1. De la tentation déterministe à la toute-puissance de la technologie

A l’instar de D. Boullier qui écrit que « ‘le modèle diffusionniste de l’innovation n’est pas recevable comme tel mais (que) ce n’est pas une raison pour oublier les questions qu’il pose’  » (Boullier D., 1989)97, nous voulons, dans cette section, présenter les points essentiels de ce courant et montrer en quoi sa connaissance permet d’approcher plus finement notre objet, y compris pour se garder de commettre des erreurs commises notamment lors du processus d’informatisation des P.M.E.
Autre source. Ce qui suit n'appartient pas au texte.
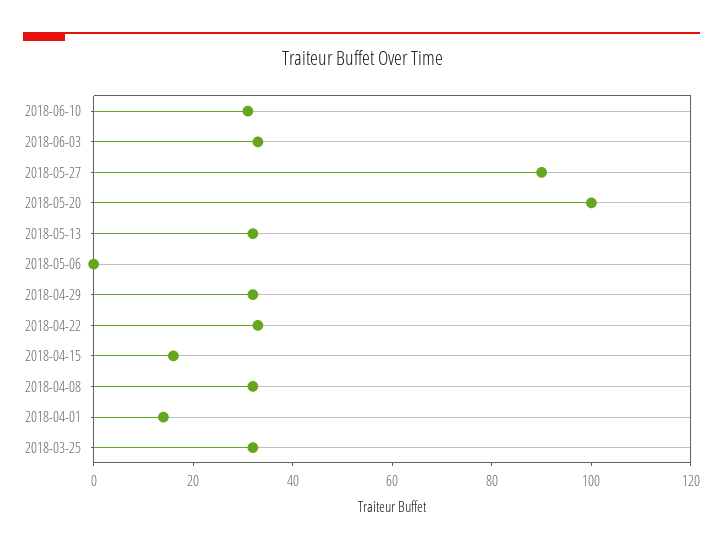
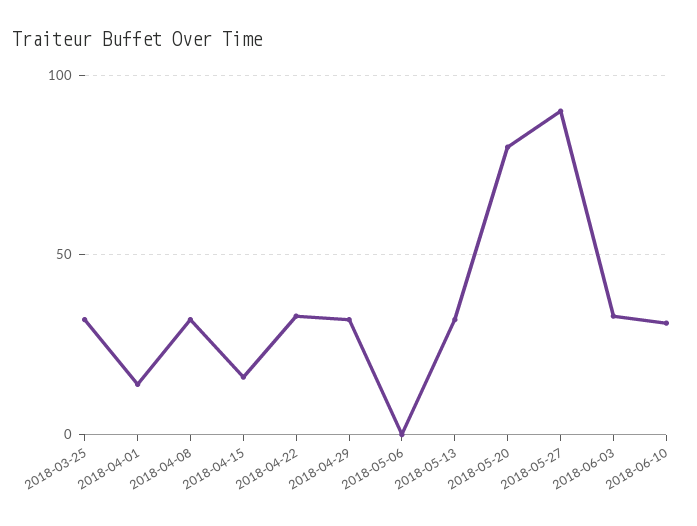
  {
    "2018-06-10": 30,
    "2018-06-03": 35,
    "2018-05-27": 90,
-   "2018-05-20": 100,
+   "2018-05-20": 80,
    "2018-05-13": 30,
    "2018-05-06": 0,
    "2018-04-29": 30,
    "2018-04-22": 35,
    "2018-04-15": 15,
    "2018-04-08": 30,
    "2018-04-01": 15,
    "2018-03-25": 30
  }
Comme son nom l’indique, l’approche diffusionniste est centrée sur la phase de diffusion de l’innovation, ce qui signifie que l’étude porte sur l’après-coup et qu’elle ne permet pas de comprendre le développement d’une innovation. Son intérêt principal consiste en une description morphologique des groupes d’accueil et en une construction d’indicateurs et de populations-type (Boullier D., 1989)98 qui aident, selon nous, à l’observation et à la compréhension heuristique du processus de diffusion. Ces catégories, dites idéaux-types, basées sur des données empiriques et destinées à autoriser les comparaisons n’ont, à priori, que peu à voir avec la réalité. Pourtant, elles ne sont pas sans valeur : « ‘ces constructions ont en effet le caractère d’une utopie que l’on obtient en accentuant par la pensée des éléments déterminés de la réalité »’ (Weber M., cité par Durand J-P., Weil R., p62, 1994)99. Le concept d’idéal-type se propose de former le jugement d’imputation, en ce sens qu’il n’est pas lui-même une hypothèse mais qu’il cherche à guider l’élaboration d’hypothèses, y compris dans le sens de l’infirmation100. C’est très exactement dans cette perspective que l’analyse du courant diffusionniste aide à la délimitation de notre objet. Ainsi, ce courant peut peut-être nous éclairer sur les mécanismes à l’oeuvre lors de l’informatisation des P.M.E. qui, de 13% en 1980, ont fait grimper le pourcentage d’adopteurs à 80% en 1991 : s’agissait-il simplement d’un phénomène boule de neige, comme le désigne le langage courant, ou bien au contraire d’un processus cumulatif mais aussi stratégique où les mécanismes d’influence s’enchaînent aussi parfaitement que dans une machine bien rodée ?

Notes
97.

Boullier D., (1989), « Du bon usage d’une critique du modèle diffusionniste, discussion-prétexte autour des concepts de E. Rogers », Réseaux n° 36, juin.

98.

Boullier D., (1989), op. cit.

99.

Durand J-P., Weil R., (1994), « Sociologie contemporaine », Vigot, Paris.

100.

M. Weber insiste sur le fait que l’idéal-type n’est pas un exposé du réel mais se propose de doter l’exposé d’expressions univoques ; on l’obtient en accentuant unilatéralement un ou plusieurs points de vue et en enchaînant une multitude de phénomènes donnés isolément, et ce pour former un tableau de pensée homogène. Ce qui complique la signification de ces présentations tient au fait qu’elles sont non seulement des idéaux-types du point de vue logique mais aussi du point de vue pratique, c’est-à-dire des types exemplaires.